Der sympathische Nachbar zeigt mir unterdessen stolz seine fünf Kühe, die müde im Stall stehen. Schon wieder finde ich mich unter Rindern wieder und diesmal laufe ich nicht Gefahr, dass sie auf mich drauf fallen oder mich umrennen. Ich kann sie gefahrlos streicheln und wir genießen es. Die Kühe nicht weniger als ich. Ich kenne jetzt das ganze Dorf inklusive seiner tierischen Bewohner. Als wir uns von dem Bauer verabschieden legt Gordon voller Stolz seinen Arm um meine Schultern und erntet einen anerkennenden Blick von ihm. Ich lass ihm die Freude.
Einen weiteren Schnaps oder Wein lehne ich ab. Ich will jetzt sofort ins Bett. Der Schlaf droht mich plötzlich im Stehen zu überwältigen. „Buenas noches, Gordon!“ Ich bin gerade dabei meine Schuhe auszuziehen, als er in „mein“ Zimmer kommt, mich ohne Vorwarnung und für meinen Geschmack viel zu intensiv, umarmt. Ich stoße ihn entrüstet mit aller Kraft zurück und zeige mit dem Zeigefinger in Richtung Tür: „Geh sofort raus! Gute Nacht!“ Hätte er auch nur einen Moment gezögert, wäre ich durch die dunkle Nacht nach Portomarín gelaufen. Ich finde es ein bisschen schade, dass der Abend so zu Ende geht.

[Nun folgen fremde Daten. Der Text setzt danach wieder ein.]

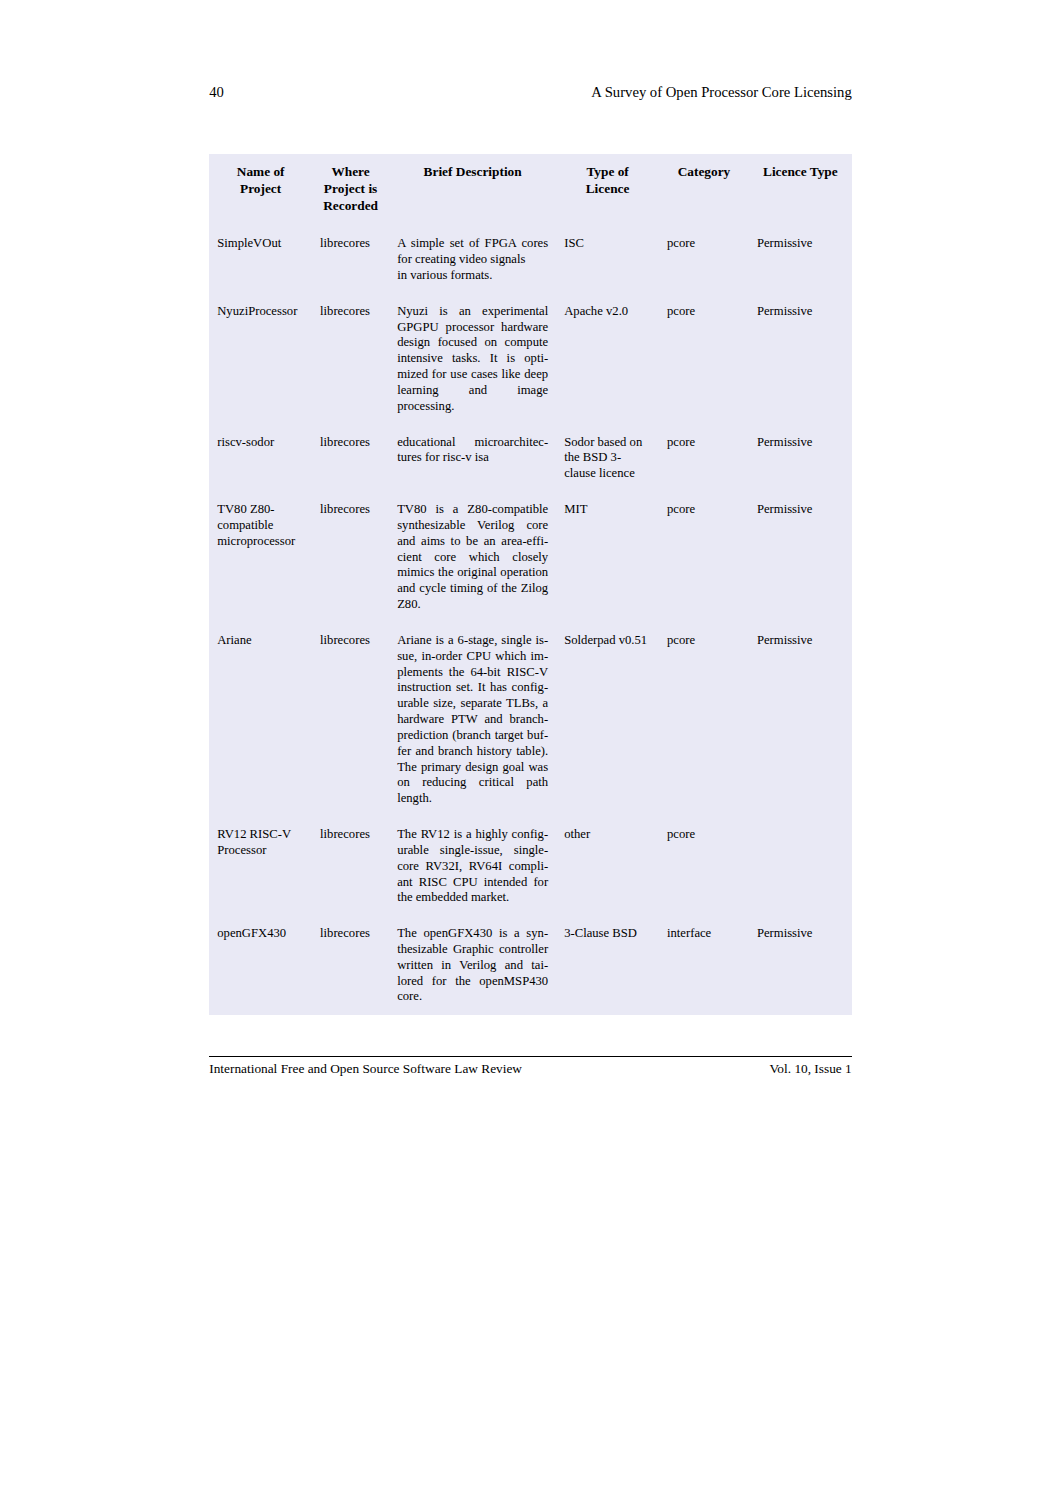40
A Survey of Open Processor Core Licensing
| Name of Project | Where Project is Recorded | Brief Description | Type of Licence | Category | Licence Type |
| --- | --- | --- | --- | --- | --- |
| SimpleVOut | librecores | A simple set of FPGA cores for creating video signals in various formats. | ISC | pcore | Permissive |
| NyuziProcessor | librecores | Nyuzi is an experimental GPGPU processor hardware design focused on compute intensive tasks. It is optimized for use cases like deep learning and image processing. | Apache v2.0 | pcore | Permissive |
| riscv-sodor | librecores | educational microarchitectures for risc-v isa | Sodor based on the BSD 3-clause licence | pcore | Permissive |
| TV80 Z80-compatible microprocessor | librecores | TV80 is a Z80-compatible synthesizable Verilog core and aims to be an area-efficient core which closely mimics the original operation and cycle timing of the Zilog Z80. | MIT | pcore | Permissive |
| Ariane | librecores | Ariane is a 6-stage, single issue, in-order CPU which implements the 64-bit RISC-V instruction set. It has configurable size, separate TLBs, a hardware PTW and branch-prediction (branch target buffer and branch history table). The primary design goal was on reducing critical path length. | Solderpad v0.51 | pcore | Permissive |
| RV12 RISC-V Processor | librecores | The RV12 is a highly configurable single-issue, single-core RV32I, RV64I compliant RISC CPU intended for the embedded market. | other | pcore | |
| openGFX430 | librecores | The openGFX430 is a synthesizable Graphic controller written in Verilog and tailored for the openMSP430 core. | 3-Clause BSD | interface | Permissive |
International Free and Open Source Software Law Review
Vol. 10, Issue 1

Ich höre keinen Mucks mehr von meinem Verehrer. Vollständig angezogen, ungeduscht und jederzeit fluchtbereit lege ich mich ins Bett. Es dauert eine Weile bis ich mich wieder beruhigt habe. An Einschlafen ist erst mal nicht zu denken. Ich versuche mich in seine Lage zu versetzen und finde auch prompt eine Entschuldigung für ihn. Er hat sich den ganzen Abend rührend um mich gekümmert. Wir hatten wohl beide so viel Spaß wie lange nicht mehr. Er hatte in dieser Ruine wahrscheinlich noch nie Übernachtungsbesuch, ist ein wenig übers Ziel hinausgeschossen und hat blöderweise ungeschickt sein Interesse an mir bekundet. „Mann“ kann es ja mal versuchen! Als ich ihn aber barsch zurückgewiesen habe, hat er sich auch sofort wieder im Griff gehabt. Wie ich ihn einschätze, bereut er sein Verhalten längst. Ich will ihm das verzeihen.

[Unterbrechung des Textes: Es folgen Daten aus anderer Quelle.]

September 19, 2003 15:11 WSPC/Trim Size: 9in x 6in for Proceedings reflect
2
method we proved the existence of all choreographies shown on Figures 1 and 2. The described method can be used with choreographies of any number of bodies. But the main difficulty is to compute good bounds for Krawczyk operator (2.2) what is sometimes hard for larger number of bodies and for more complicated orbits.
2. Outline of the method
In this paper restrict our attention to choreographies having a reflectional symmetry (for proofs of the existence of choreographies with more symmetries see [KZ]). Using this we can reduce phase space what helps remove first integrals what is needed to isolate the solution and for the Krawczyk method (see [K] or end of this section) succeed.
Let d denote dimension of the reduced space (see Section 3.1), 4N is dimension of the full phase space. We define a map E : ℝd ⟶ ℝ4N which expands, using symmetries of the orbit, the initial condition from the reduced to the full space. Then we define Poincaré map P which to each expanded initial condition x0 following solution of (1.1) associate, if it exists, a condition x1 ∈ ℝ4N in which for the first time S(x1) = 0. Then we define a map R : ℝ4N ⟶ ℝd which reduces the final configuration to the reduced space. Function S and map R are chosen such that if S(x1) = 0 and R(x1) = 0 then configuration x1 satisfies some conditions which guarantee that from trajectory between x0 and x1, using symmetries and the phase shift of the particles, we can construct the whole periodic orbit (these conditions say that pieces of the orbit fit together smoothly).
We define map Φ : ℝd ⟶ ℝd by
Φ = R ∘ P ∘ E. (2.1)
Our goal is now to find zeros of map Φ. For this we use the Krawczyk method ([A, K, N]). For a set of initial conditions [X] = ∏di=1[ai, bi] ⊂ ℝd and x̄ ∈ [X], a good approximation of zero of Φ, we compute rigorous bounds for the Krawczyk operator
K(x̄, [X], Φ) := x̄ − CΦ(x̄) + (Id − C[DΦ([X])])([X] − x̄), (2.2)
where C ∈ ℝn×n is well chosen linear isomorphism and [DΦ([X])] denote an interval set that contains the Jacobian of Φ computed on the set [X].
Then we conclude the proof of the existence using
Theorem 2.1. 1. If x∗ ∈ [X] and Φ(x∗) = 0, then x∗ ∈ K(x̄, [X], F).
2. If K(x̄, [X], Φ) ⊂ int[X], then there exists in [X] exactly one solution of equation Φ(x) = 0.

Das Krafttier Pferd hat mir heute Morgen schon gesagt, dass ich neuen Situationen begegnen werde, die mich wachsen und reifen lassen. Ja, so ist es wohl! Klare Grenzen abstecken, daran wächst man immer.
Irgendwas ist mit meinem rechten kleinen Zeh nicht in Ordnung. Das drückt und tut ziemlich weh. Hab ich da etwa eine Blase? Tatsächlich! Mir wird ganz heiß vor Erstaunen. Das Pferd hat mir heute Vormittag in Form von Gedanken mitgeteilt: „Achte auf Deine Füße!“ Bis ins Detail hat es mir sogar gezeigt und „gesagt“, welcher Zeh an welchem Fuß besonders anfällig ist. Ich habe mal wieder ein Fazit des Tages: Alles - Menschen, Tiere, Pflanzen, Steine, Himmel und Erde - ist EINS. Alles kommuniziert miteinander. Wir Menschen haben nur verlernt, hinzuhören.